• GIVEN TASK: In the blog post below about degeneracies, why does Venus score fairly high on the Earth Similarity Index?

• QUOTED TEXT:
↓
Sciency Words: Degeneracies

Today’s post is part of a special series here on Planet Pailly called Sciency Words.  Each week, we take a closer look at an interesting science or science-related term to help us expand our scientific vocabularies together. Today’s term is:

DEGENERACIES

Okay, I have to be honest with you: I really don’t understand what this term means.  It’s a statistics thing, and it gets really mathy.  But since I came across this term in a paper about the TRAPPIST-1 planets, I felt I should try to get some sense of what a degeneracy is.  What I learned, at least in relation to planets, was interesting enough that I thought it was worth sharing with you.

Imagine we’re playing a game of “Guess Who?”  You know my person has red hair, but you still don’t know my person’s age or gender, you don’t know if my person is wearing glasses, or if my person has freckles.  That one datapoint—my person has red hair—eliminates a lot of possibilities from the board, but there are still plenty of possibilities left over.

Those left over possibilities can be refered to as degeneracies (if I’m understanding the proper usage of this term).  In that paper on the TRAPPIST-1 planets, it says: “The derivation of a planetary composition from only its mass and radius is a notoriously difficult exercise because of the many degeneracies that exist.”

In other words, if you’re playing “Guess Who?” with planets, knowing a planet’s mass and volume (and thus being able to calculate its density) still leaves you with a whole lot you don’t know about that planet.

This reminds me a lot of the Earth Similarity Index and the problems with using that system to identify Earth-like planets. Venus, for example, scores rather highly on the E.S.I. because its mass and volume are so similar to Earth’s, but Venus is not at all Earth-like in the sense that most people mean when they talk about Earth-like planets.

I’d say I plan to study this concept more, but I think I’m done for now.  I tried to read this paper from 2010 which seems to have introduced the subject of degeneracies to planetary science and warned that they’d be a real problem in the study of exoplanets.  But after attempting to slog my way through that paper, I think I’ve had enough mathy stuff for a while.

TRAPPIST-1: Too Much Water to Support Life?

I’m still catching up on my research after having something of a rough start to the year.  A few months ago, I saw headlines saying that water had been discovered in the TRAPPIST-1 system.  A whole lot of water.  Too much water, in fact.  Normally where there’s water there could be life, but according to the news articles I read back in February, the TRAPPIST-1 planets have so much water that life probably could not exist there (not enough carbon, not enough minerals).

Bummer.

But now I’ve finally read the actual research, and I’m really glad I did because a lot of journalists in the popular press clearly did not.  This paper, titled “Inward Migration of the TRAPPIST-1 Planets as Inferred From Their Water-Rich Compositions,” ends thusly:

[…] while these planets may be habitable in the classical definition, any biosignature observed from these planets system may not be fully distinguishable from abiotic, purely geochemical sources.  Thus, while M-dwarfs may be the most common habitable planet-host in our Galaxy, they may be the toughest on which to detect life.
↑
• GIVEN DATA:
↓
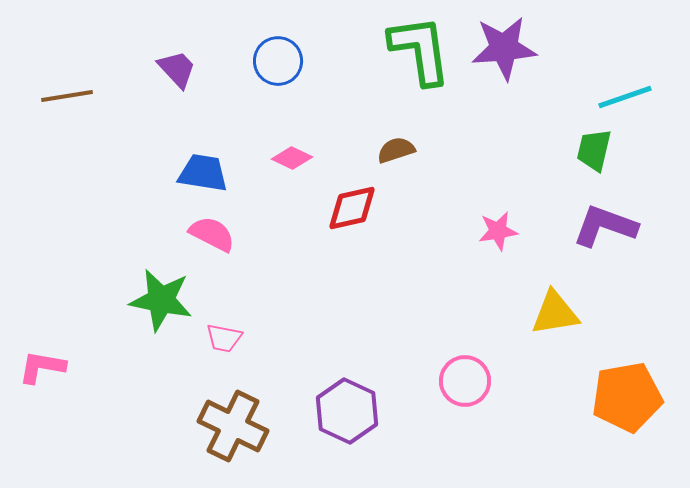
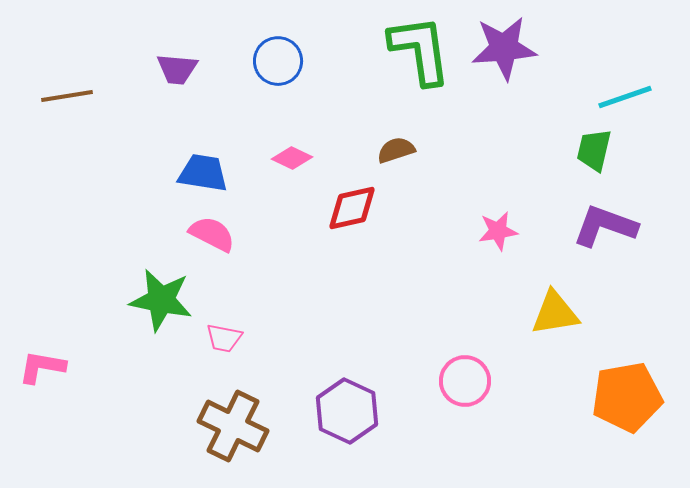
purple trapezoid: rotated 138 degrees clockwise
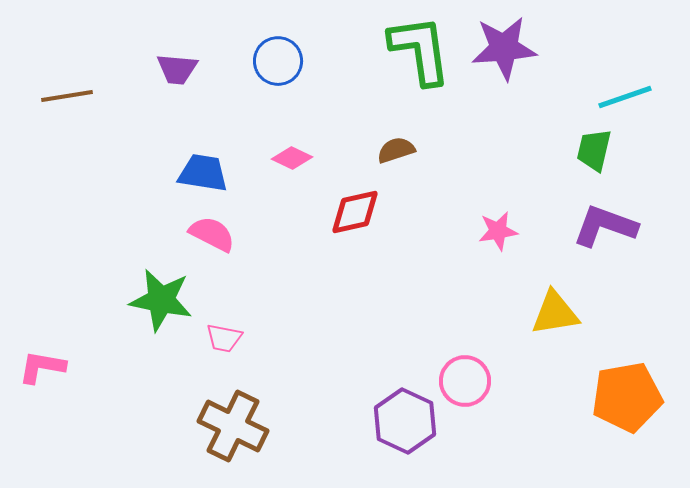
red diamond: moved 3 px right, 4 px down
purple hexagon: moved 58 px right, 10 px down
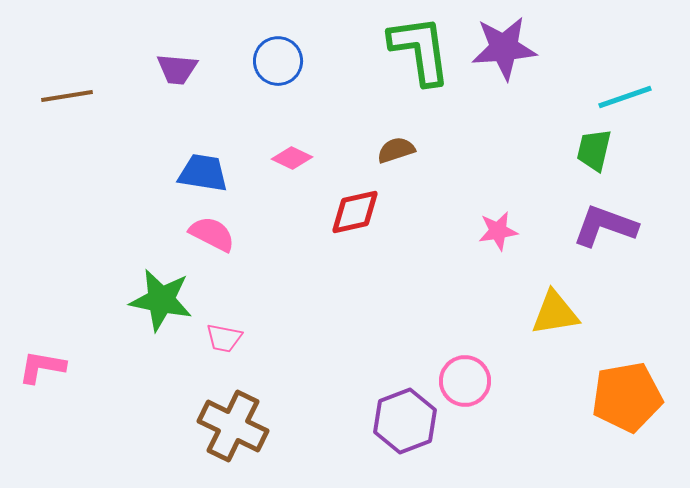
↑
• FINISHED ANSWER: Its mass and volume are very similar to Earth's.